Platform Engineering - Foundations Group. Responsible for foundational platform capabilities serving engineers across code storage, server imaging, patching, artifact management, and observability. Lead product strategy across five teams supporting a core internal platform used by 500+ engineers. Product lead for Sentinels, a platform-level control plane governing ~400 internal applications. Define the roadmap for an agentic SDLC control plane that embeds feedback loops directly into infrastructure and delivery workflows. Drive progressive automation using a trust-based model: observe -> recommend -> automate. Bring reliability, compliance, and cost signals earlier into the lifecycle to reduce late-stage surprises and manual intervention. Partner with platform engineering, security, and operations to reduce MTTR and cut operational toil by roughly 50%. Helped shape internal platform capabilities built on infrastructure-as-code, automation, and self-service delivery patterns.
Led DevOps and observability platform strategy supporting hundreds of services and more than 500k deployed devices. Built a centralized operational tooling that surfaced real-time signals across logs, metrics, traces, and deployment workflows. Simplified deployment and upgrade paths through automation, reducing operator burden and improving reliability.
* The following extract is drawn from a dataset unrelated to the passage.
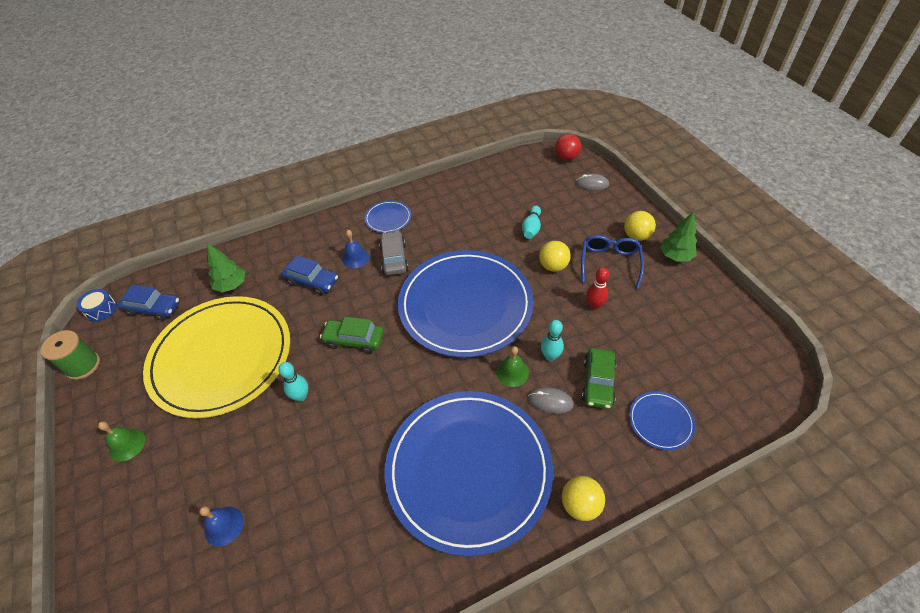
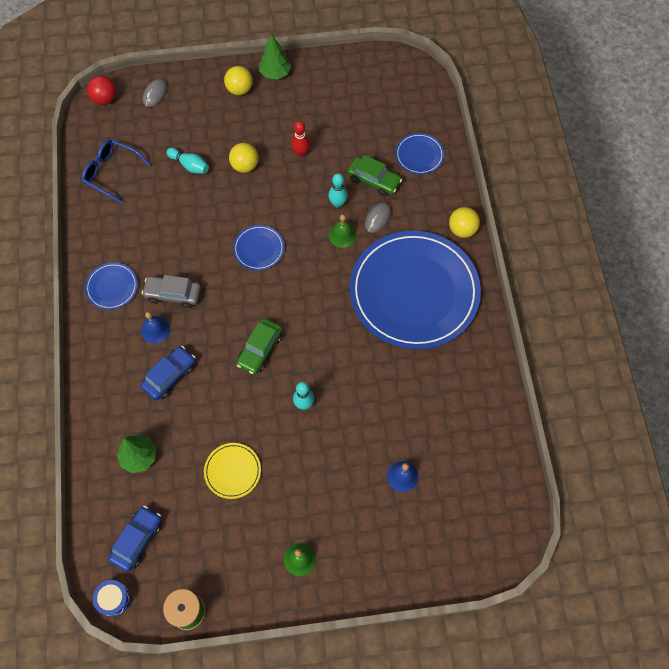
camera: 75 degrees left, 15 degrees up
(221, 357) = (232, 471): yellow plate -> yellow plate, size x0.40
(465, 305) = (259, 249): blue plate -> blue plate, size x0.40
(610, 263) = (261, 122): blue glasses -> blue glasses (112, 173)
Improved release stability and developer velocity by strengthening platform workflows and operational feedback loops. Worked at the intersection of infrastructure, telemetry, and service health, building systems that made production behavior easier to understand and act on.
Led modernization of API and data platforms, delivering more than 100 next-generation REST APIs. Helped decompose a legacy monolith into service-oriented systems aligned with long-term platform evolution. Defined platform capabilities, service boundaries, and rollout patterns that reduced coupling and operational risk. Partnered closely with engineering on foundational backend and data-platform investments that improved scalability and delivery velocity.